In het proces van vaststelling van de profielen, als uitgangspunt voor beleid en wijzigingen in de Wet BIG en de veranderingen in de opleidingenstructuur, heb ik in 2012 het veld (werkgeversorganisaties, werknemersorganisaties en onderwijsorganisaties) verzocht bestuurlijk op de profielen te reageren. De profielen kwamen voort uit het werk van de beroepsgroep zelf. De reacties maakten duidelijk dat de conceptprofielen opgesteld door de stuurgroep op enkele punten uiteenliepen met de wensen en verwachtingen van veldpartijen. In het proces om te komen tot overeenstemming heb ik enkele uitgangspunten geformuleerd, die aan de partijen zijn voorgelegd.

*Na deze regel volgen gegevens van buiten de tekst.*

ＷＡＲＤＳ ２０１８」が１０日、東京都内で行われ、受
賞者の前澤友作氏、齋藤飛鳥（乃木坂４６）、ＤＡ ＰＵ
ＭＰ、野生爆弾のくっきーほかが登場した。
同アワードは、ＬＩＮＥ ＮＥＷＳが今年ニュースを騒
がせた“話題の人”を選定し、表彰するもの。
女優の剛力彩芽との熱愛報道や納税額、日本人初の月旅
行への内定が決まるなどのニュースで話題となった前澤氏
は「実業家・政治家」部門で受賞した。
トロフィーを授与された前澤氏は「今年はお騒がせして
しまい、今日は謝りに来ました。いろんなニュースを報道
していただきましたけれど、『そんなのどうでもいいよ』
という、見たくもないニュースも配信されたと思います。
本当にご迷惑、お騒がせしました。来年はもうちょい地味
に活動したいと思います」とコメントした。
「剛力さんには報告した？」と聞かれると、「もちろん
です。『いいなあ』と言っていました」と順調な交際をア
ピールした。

V&VN heeft op mijn verzoek eind 2013 een rondetafel overleg georganiseerd met alle relevante partijen, werkgeversorganisaties, werknemersorganisaties en onderwijsorganisaties, zodat de uitgangspunten en de nadere reacties besproken konden worden. Partijen hebben onder voorzitterschap van prof. dr. P. Schnabel, deze punten besproken en op de meeste punten is consensus bereikt. Gelet op deze consensus van partijen op belangrijke uitgangspunten, de noodzaak van adequaat opgeleide beroepsbeoefenaren op hbo- en mbo- niveau stellen partijen voor op korte termijn te starten met het wetgevingstraject om de profielen in de Wet BIG op te nemen. De resultaten hiervan zijn eind 2013 aan mij terug gekoppeld, zodat ik begin 2014 aan uw Kamer kon melden dat ik hiermee voldoende informatie en overeenstemming heb om te starten met het wetgevingstraject.

De leden van D66 vragen of er nog ruimte is om samen met het veld voor de start van het wetgevingstraject de door haar voorgestelde profielen te wijzigen.

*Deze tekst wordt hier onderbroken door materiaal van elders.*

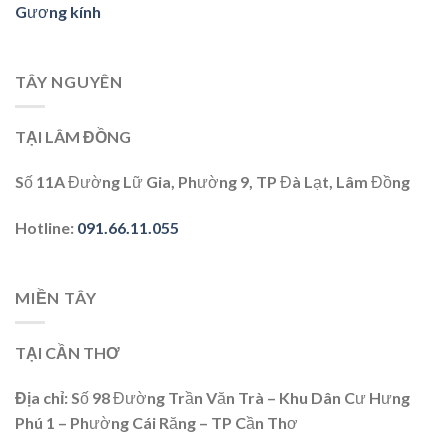
Gương kính
TÂY NGUYÊN
TẠI LÂM ĐỒNG
Số 11A Đường Lữ Gia, Phường 9, TP Đà Lạt, Lâm Đồng
Hotline
:
091.66.11.055
MIỀN TÂY
TẠI CẦN THƠ
Địa chỉ
: Số 98 Đường Trần Văn Trà – Khu Dân Cư Hưng
Phú 1 – Phường Cái Răng – TP Cần Thơ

Gelet op het feit dat het proces nu al enige tijd duurt, wil ik graag starten met het wetgevingstraject. Ik ben er een voorstander van om tijdens het wetgevingstraject de inhoud van de profielen te ijken en daar waar mogelijk veranderingen in de profielen op te nemen. Ik zal bij de totstandkoming van het wetgevingstraject V&VN als beroepsorganisatie betrekken, evenals de Chief Nursing Officer. Tevens hecht ik bij de totstandkoming van de nieuwe wettelijke teksten en de herziening van de opleidingen aan een breed draagvlak van overige partijen, zoals werkgevers- en werknemersorganisaties, onderwijspartijen, patiëntenorganisaties en aanpalende beroepsgroepen. Zij worden betrokken in het proces van de totstandkoming van de nieuwe wettelijke teksten en de herziening van de opleidingen.

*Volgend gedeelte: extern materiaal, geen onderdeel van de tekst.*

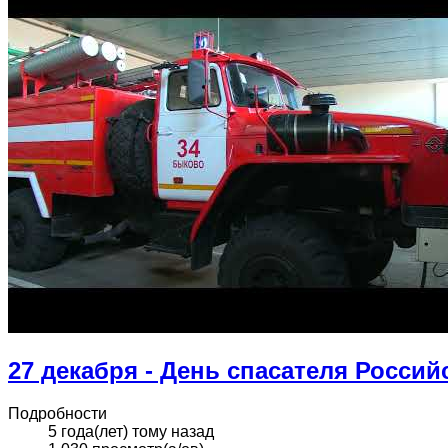
27 декабря - День спасателя Росси
Подробности
5 года(лет) тому назад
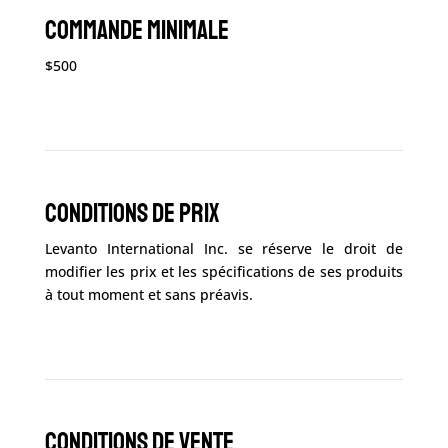
Commande minimale
$500
Conditions de Prix
Levanto International Inc. se réserve le droit de
modifier les prix et les spécifications de ses produits
à tout moment et sans préavis.
Conditions de Vente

De leden van de SP-fractie vragen wanneer ik verwacht het gewijzigde wetsvoorstel naar de Kamer te sturen.

Ik beoog het wetsvoorstel medio 2015 in te dienen bij de Tweede Kamer.

Als de Minister halverwege dit jaar start met het wetgevingstraject. Dat betekent dat pas begin 2017 met de nieuwe opleidingen kan worden begonnen. De leden van de CDA-fractie vragen mij of ik verwacht dat ik op tijd voldoende hbo- en mbo-verpleegkundige heb opgeleid.

Het wetgevingstraject en het aanpassingstraject van de opleidingsprofielen kunnen parallel naast elkaar lopen. Hetgeen betekent dat het herzien van de opleidingsprofielen niet hoeft te wachten op het wetgevingstraject van de Wet BIG. Ten aanzien van het ontwikkelen van een nieuw curricula ligt de verantwoordelijkheid bij de opleidingsinstellingen. Zo is het hbo-veld al gestart met de herziening en opwaardering van het opleidingsprofiel gebaseerd op het concept-beroepsprofiel zoals opgesteld binnen het project V&V2020 en het rapport van de Verkenningscommissie hbo-gezondheidszorg.

Tevens zijn de veldpartijen primair verantwoordelijk voor het opleiden van voldoende hbo- en mbo-verpleegkundige. Zo nodig zal ik het stimuleren, dat is mogelijk door middel van het Stagefonds. Het Stagefonds heeft tot doel meer stageplaatsen te creëren en zo de in- en doorstroom van zorgpersoneel (zoals verpleegkundigen) te bevorderen. Men kan hierbij ook denken aan het kabinetsvoornemen om extra wijkverpleegkundige op te leiden. Hiervoor zijn middelen beschikbaar uit het programma «Zichtbare Schakel». Het gaat hierbij om een opleidingsimpuls voor de jaren 2014 en 2015. Er wordt een inwerktraject ontwikkeld voor verpleegkundigen die ingezet gaan worden als wijkverpleegkundigen.

In onderstaand hoofdstuk ga ik nader in op de inhoud en omvang van de voor te stellen wetswijzigingen.

2. Wetswijzigingen

In de Kamerbrief van 14 april jl. heb ik aangegeven dat ik wil starten met een wetgevingstraject om de profielen voor de mbo- en hbo-opgeleide beroepsbeoefenaars in de Wet BIG te verankeren. Hierbij wil ik zoals hierboven beschreven een helder onderscheid maken tussen de mbo- en hbo-opgeleide beroepsbeoefenaars. Om dit onderscheid te verduidelijken ga ik hieronder in op de volgende onderwerpen:

  • Functionele en zelfstandige bevoegdheid

  • Werkzaamheden in complexe situaties

  • Naamgeving

  • Overige aspecten: alternatieven, promotie, terugwerkende kracht etc.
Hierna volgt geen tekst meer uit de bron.